This year’s Young Fabians Political Writing Competition was judged by the New Statesman’s editor-in-chief, Jason Cowley. The below article is one of three runners-up in the competition.
This year, with life’s usual rhythms interrupted by lockdowns, I found myself with time to contemplate places, people and landmarks from the old normal. Such an opportunity came with the BBC’s repeat of David Bowie’s iconic Glastonbury 2000 set. Though I had anticipated the mesmeric nature of Bowie’s performance, I was surprised to see so many St George’s flags flying in the audience. Perhaps they reflected the Uefa Euro Championship held that year, but the juxtaposition between the English flag and Glastonbury’s gregarious celebration of the avant-garde seemed to suggest something about how far we have travelled in our perceptions of England over the past 20 years.
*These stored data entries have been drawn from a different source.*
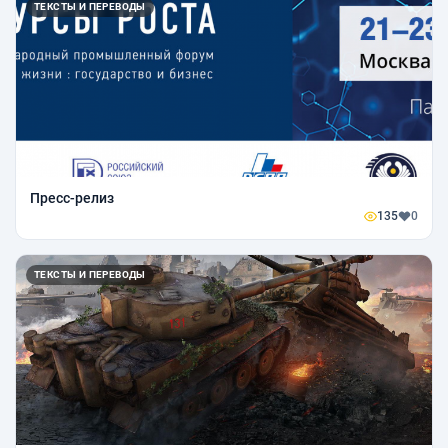
ТЕКСТЫ И ПЕРЕВОДЫ
Пресс-релиз
135
0
ТЕКСТЫ И ПЕРЕВОДЫ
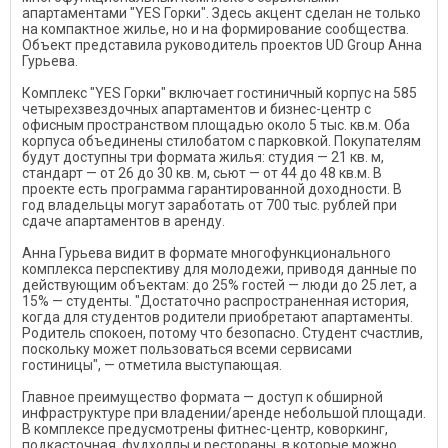
апартаментами "YES Горки". Здесь акцент сделан не только
на компактное жилье, но и на формирование сообщества.
Объект представила руководитель проектов UD Group Анна
Гурьева.
Комплекс "YES Горки" включает гостиничный корпус на 585
четырехзвездочных апартаментов и бизнес-центр с
офисным пространством площадью около 5 тыс. кв.м. Оба
корпуса объединены стилобатом с парковкой. Покупателям
будут доступны три формата жилья: студия — 21 кв. м,
стандарт — от 26 до 30 кв. м, сьют — от 44 до 48 кв.м. В
проекте есть программа гарантированной доходности. В
год владельцы могут заработать от 700 тыс. рублей при
сдаче апартаментов в аренду.
Анна Гурьева видит в формате многофункционального
комплекса перспективу для молодежи, приводя данные по
действующим объектам: до 25% гостей — люди до 25 лет, а
15% — студенты. "Достаточно распространенная история,
когда для студентов родители приобретают апартаменты.
Родитель спокоен, потому что безопасно. Студент счастлив,
поскольку может пользоваться всеми сервисами
гостиницы", — отметила выступающая.
Главное преимущество формата — доступ к обширной
инфраструктуре при владении/аренде небольшой площади.
В комплексе предусмотрены фитнес-центр, коворкинг,
подкасточная, фудхоллы и рестораны, в которые можно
Across the nation, including in the south-west, where I grew up, the St George’s flag is often flown to express national pride. Yet in recent years it has also become associated with anti-immigration sentiment. The flag today is rarely associated with the demographics many assume Glastonbury Festival to represent – young, liberal, middle class. It is not an emblem of the English nation’s collective psyche, as could be said of the flags of Scotland and Wales.
It is perhaps unsurprising therefore that, in 2019, the artist Stormzy evoked a powerfully different image of national identity at Glastonbury. In his headline act he wore a stab-proof vest, designed by the street artist Banksy and emblazoned with a dark, scuffed Union flag. This “banner of a divided and frightened nation”, as Jonathan Jones wrote in the Guardian at the time, “helped Stormzy speak for England”.
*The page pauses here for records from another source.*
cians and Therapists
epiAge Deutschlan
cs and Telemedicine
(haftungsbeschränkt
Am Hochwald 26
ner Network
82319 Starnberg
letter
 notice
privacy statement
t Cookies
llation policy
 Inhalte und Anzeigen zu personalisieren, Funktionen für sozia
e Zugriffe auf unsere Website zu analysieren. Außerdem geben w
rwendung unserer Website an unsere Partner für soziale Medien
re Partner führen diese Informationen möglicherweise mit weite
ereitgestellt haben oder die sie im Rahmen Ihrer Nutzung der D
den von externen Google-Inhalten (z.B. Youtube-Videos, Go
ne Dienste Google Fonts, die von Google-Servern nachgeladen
So what has changed since Bowie’s crowd called in that first summer of the new millennium? Why has the England flag not been adopted so readily by the next generation?
A 2018 YouGov poll of more than 20,000 adults in England found that while 72 per cent of people aged 65 and over who identified as English were proud of that identity, this number fell to 45 per cent among 18-24 year olds. Nine per cent of the latter category were actively embarrassed by their English identity. This was despite more than three quarters of 18-24 year olds identifying very or fairly strongly as English. Crucially, young people were more likely to see England as a place of diversity, whereas older people were more likely to see it as a place where history, tradition and pageantry are important. This suggests two completely different flavours of England.
There are many reasons behind the Union’s current and palpable instability (not least, the rich and unique histories of each of its constituent nations), but the continuing dominance of England, and the divides within England itself over darker aspects of the UK’s history, are high among them.
The sense of urgency that led so many to march against racism in the Black Lives Matter protests, and to pull down the statue of the slave trader Edward Colston in Bristol, was met by accusations that history was being rewritten. Yet historian David Olusoga has highlighted that a statue is not intended to preserve history, but rather, “adoration”: to project an overtly positive image of its subject. While many argue, reasonably, that the Colston statue should have been taken down by democratic means, the years in which local campaigns sought its removal to no avail should not be discounted.
With the fall of Labour’s “Red Wall” in the 2019 election, the challenge for progressive leaders is to acknowledge the wrongs of Britain’s past, enact structural change, and be electorally successful in England. To do this, an understanding of and new vision for English patriotism, divorced from nationalism, will be essential. While pride in Englishness is divisive, an English identity remains. To begin to heal the wounds of the past, England will need both the flags in the crowd and Stormzy’s Union-flag vest centre stage.